> [Exercise requirements]
Extend the survey passage on clothes washing and the care of damaged textiles, starting right after its last sentence.

> [Text segment]

Participants were questioned about their clothes-washing habits (LS). The radar chart in Figure 12 presents the distribution of average uses for washing machine programs over a week. It is possible to observe that most programs are used very little, with most participants stating they do not use them at all; an example is the cotton program. Other programs, such as rinse and duvet, show a more balanced use.
When asked about their concerns with using chemical items in clothes washing (DC), a large portion of the sample (60.5%) indicated concern with using chemical items during the washing of textile items, while 28.9% indicated not having this concern.
Respondents were asked which chemical items they use in clothes washing (MC). Most participants use detergent and/or fabric softener in washing, while a smaller percentage of participants use soap and chemical-free washing balls. A smaller percentage of the sample (0.66%) do not use chemical items in washing textiles. These results are made explicit in Figure 13.
Participants were asked about their use of third-party clothes-washing services (MC). A large portion of participants (39.77%) do not use third-party services for washing, drying, or ironing clothes. Similar amounts of participants value the cost, quality, and geographical proximity of the service (see Figure 14).
When asked about how they dry items (MC), most participants (77.4%) do not use a tumbler dryer to dry textile items and prefer to dry items in the open air. A smaller share of participants (13.4%) usually choose to use tumble dryers.

4.3. Maintenance Phase

When asked how they handle a damaged textile item (MC), the largest portion of participants (50.9%) opt to handle it by either donating or recycling it through textile item collection containers. Another considerable percentage of respondents (46.9%) prefer to repurpose the item for alternative uses (i.e., cleaning). In comparison, a smaller percentage of participants (17.6%) choose to dispose of the damaged items as regular undifferentiated trash, while 20.1% opt for professional repair services. Additionally, a substantial number of participants decided to repair the article themselves. These responses are visually depicted in Figure 15.
During the survey, participants were asked about their attitudes toward repairing damaged textile items (MC) and their willingness to invest in repair services (MC). Remarkably, the majority of respondents (65.6%) displayed a keen interest in paying for item repair services. In contrast, a considerable portion (25.9%) stated that they preferred to handle the repair themselves without relying on third-party assistance.

> [Supplied entries]

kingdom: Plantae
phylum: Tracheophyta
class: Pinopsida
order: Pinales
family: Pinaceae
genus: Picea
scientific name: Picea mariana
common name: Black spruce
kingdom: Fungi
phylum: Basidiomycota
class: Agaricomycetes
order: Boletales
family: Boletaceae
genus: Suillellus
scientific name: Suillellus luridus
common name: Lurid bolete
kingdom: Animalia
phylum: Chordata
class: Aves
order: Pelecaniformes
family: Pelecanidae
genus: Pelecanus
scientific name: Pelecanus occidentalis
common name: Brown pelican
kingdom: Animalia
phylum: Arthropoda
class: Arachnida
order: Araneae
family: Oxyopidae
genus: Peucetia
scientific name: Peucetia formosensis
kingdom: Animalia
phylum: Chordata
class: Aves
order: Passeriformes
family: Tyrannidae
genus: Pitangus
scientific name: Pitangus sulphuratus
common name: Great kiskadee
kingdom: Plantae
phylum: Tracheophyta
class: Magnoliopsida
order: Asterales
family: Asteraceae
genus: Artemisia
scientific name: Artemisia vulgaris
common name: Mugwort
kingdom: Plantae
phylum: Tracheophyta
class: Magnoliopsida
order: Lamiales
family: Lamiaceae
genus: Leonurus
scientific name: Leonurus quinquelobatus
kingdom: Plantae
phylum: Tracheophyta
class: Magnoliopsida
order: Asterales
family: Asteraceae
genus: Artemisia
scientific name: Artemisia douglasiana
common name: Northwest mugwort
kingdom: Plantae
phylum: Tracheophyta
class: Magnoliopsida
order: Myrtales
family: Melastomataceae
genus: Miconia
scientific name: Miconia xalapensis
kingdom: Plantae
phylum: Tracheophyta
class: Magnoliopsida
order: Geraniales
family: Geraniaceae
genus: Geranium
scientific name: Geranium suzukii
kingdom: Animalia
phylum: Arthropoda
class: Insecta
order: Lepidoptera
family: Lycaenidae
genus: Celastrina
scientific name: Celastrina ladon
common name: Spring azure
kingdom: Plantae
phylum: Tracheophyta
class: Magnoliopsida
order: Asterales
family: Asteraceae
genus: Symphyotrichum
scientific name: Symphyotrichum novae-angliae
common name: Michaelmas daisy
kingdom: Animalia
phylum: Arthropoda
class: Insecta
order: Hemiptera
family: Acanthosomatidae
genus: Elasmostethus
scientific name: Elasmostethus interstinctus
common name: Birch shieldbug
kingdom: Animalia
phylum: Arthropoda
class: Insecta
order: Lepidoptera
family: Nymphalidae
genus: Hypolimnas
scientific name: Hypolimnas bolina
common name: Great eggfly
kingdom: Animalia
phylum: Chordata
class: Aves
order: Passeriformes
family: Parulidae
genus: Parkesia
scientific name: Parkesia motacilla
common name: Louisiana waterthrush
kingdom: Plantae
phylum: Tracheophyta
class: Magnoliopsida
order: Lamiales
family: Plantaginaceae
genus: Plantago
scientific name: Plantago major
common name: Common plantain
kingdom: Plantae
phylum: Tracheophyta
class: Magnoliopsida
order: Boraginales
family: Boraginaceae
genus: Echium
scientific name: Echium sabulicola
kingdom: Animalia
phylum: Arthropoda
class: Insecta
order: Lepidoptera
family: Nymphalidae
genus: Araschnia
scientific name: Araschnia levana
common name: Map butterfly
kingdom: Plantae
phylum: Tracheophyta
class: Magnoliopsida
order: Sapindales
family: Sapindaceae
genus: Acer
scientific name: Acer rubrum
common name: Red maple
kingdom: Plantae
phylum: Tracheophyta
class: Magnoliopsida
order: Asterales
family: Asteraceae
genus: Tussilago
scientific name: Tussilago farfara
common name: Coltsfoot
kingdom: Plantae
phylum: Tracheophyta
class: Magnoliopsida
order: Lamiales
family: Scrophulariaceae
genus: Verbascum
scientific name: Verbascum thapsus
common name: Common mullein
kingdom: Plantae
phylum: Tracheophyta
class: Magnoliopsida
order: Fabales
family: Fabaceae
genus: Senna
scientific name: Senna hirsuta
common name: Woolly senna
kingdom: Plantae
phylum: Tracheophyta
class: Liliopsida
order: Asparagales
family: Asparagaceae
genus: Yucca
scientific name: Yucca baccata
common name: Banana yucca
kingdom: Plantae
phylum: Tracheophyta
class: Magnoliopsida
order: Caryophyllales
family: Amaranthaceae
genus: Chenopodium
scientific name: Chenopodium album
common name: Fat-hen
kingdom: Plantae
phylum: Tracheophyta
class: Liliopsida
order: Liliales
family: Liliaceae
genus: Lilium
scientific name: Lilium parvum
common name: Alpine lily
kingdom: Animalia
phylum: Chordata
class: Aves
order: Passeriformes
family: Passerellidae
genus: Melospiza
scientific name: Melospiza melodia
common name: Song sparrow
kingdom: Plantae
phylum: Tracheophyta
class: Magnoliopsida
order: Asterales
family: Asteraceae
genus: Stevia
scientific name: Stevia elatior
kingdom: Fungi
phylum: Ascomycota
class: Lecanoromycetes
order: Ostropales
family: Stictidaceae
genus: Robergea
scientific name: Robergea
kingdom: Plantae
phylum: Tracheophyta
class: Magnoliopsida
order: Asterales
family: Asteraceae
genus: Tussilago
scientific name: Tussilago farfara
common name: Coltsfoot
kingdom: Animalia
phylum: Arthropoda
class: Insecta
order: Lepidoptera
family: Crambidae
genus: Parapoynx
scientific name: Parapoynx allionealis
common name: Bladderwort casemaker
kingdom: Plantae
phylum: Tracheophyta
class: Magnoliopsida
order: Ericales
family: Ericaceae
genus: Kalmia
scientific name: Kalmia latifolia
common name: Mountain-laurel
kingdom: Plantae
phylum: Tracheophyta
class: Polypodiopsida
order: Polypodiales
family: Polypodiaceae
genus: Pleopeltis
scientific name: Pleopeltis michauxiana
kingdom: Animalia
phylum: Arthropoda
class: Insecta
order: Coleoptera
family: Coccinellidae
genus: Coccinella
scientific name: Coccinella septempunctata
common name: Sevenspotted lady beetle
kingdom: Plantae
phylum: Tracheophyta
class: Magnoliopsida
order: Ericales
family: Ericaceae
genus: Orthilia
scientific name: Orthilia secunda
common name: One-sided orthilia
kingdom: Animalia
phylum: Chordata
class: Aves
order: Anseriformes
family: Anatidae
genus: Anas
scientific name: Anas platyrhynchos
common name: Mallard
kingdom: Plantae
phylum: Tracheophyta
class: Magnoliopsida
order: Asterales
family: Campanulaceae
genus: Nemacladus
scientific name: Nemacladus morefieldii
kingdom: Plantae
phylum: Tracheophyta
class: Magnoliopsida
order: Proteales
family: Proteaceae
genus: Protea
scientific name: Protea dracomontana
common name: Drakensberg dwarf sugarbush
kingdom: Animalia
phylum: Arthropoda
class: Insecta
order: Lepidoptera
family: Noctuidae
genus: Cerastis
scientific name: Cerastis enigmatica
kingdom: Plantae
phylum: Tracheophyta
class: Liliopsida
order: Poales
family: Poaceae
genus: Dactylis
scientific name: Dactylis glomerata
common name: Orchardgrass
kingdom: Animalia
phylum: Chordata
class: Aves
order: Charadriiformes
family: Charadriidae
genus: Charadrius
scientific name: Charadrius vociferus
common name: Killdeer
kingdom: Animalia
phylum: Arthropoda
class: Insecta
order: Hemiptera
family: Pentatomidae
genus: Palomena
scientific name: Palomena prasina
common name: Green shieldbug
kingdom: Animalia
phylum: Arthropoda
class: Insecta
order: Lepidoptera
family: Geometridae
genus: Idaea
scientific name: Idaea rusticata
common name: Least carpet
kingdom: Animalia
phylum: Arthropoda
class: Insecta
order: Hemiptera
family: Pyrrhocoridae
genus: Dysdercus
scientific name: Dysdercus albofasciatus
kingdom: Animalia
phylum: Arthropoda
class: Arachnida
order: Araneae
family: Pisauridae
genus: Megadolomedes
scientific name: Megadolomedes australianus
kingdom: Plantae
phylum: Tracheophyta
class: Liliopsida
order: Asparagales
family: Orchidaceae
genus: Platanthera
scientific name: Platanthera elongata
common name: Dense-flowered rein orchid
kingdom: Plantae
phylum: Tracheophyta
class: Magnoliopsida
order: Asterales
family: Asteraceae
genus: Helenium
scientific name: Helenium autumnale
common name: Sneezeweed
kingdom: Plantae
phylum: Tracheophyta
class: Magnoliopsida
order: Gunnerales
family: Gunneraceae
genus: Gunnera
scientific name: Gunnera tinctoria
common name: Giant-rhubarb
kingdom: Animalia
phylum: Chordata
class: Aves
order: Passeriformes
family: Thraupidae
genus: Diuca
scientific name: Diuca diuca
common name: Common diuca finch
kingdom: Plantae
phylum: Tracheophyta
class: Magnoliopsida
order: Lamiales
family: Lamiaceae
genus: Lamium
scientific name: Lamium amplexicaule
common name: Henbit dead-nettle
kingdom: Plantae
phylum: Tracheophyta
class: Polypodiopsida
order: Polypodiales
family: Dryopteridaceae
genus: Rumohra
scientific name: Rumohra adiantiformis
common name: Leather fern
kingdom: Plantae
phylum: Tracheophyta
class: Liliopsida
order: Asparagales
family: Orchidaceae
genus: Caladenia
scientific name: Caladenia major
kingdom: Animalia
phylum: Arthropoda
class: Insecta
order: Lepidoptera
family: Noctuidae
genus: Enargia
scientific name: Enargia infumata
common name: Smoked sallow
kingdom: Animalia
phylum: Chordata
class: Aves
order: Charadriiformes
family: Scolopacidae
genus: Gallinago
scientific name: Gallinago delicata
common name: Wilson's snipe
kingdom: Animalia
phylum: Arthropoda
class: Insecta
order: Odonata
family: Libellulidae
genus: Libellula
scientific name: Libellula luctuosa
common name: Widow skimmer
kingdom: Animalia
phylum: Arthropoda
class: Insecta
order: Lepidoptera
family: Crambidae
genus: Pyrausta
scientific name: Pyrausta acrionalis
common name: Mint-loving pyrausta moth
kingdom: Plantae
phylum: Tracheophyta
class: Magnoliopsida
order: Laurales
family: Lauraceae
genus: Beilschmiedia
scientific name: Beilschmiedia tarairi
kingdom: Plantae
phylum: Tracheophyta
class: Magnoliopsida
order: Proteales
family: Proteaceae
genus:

> [Task response]
Curiously, when asked about the specific percentage of the item’s value they would be willing to spend on repairs (MC), no responses were received. Consequently, no valid answers are available for this question. This finding suggests that respondents may hold diverse perspectives on the cost–benefit ratio of repair services concerning the item’s value.
Lastly, when queried about their preferred third-party repair services (MC), most participants (78.9%) mentioned utilizing the services of a familiar seamstress. A smaller percentage opted for branded external repair services (8.2%), while an even smaller fraction chose brand repair services (4.6%).

4.4. Discard Phase

Respondents were asked for their preferences regarding item disposal (MC). In Figure 16, the results strongly depict the participants’ thoughtful choices when handling textile items. A substantial majority (66.9%) donate items to social charity institutions or friends and family. To promote sustainability, a noteworthy portion (52.8%) actively engage with public textile item recycling containers to discard their textiles responsibly. Additionally, a smaller yet environmentally conscious portion (16.1%) seizes the opportunity to resell items, giving them a new lease on life. These insightful findings provide valuable insights into the participants’ eco-conscious behaviors and contributions to a more sustainable and compassionate world.
Participants were asked if they had a preference for a time of year to dispose of items (MC). A significant proportion of participants (64.8%) prefer not to designate a specific time of year to discard textile items, whereas 24.6% actively choose specific periods for disposal.
The participants who opted for a specific time of year to discard items were asked what this time was (MC). The majority (73%) prefer the change of seasons for this purpose. Meanwhile, a portion (21%) finds the vacation period ideal for decluttering and rejuvenation. Finally, a minority (3.6%) prefer to combine festive periods with decluttering during special occasions. These distinct preferences reveal the diverse and thoughtful ways participants approach textile item disposal.
When asked what would motivate them to recycle textile items (MC), the most referred reason (chosen by 80% of participants) was knowing that the items being recycled would have a responsible end of life. A smaller portion of the participants stated that receiving a reward would be a reason to recycle textiles, while the minority of participants (4.5%) valued being able to send textile items directly to the brand.
When asked about the possibility of brand compensation for responsible discard campaigns (MC), most participants (68%) feel that when handing over items they do not use back to the brand, they should be compensated. A total of 22.2% of participants stated the opposite: they do not think they should be compensated.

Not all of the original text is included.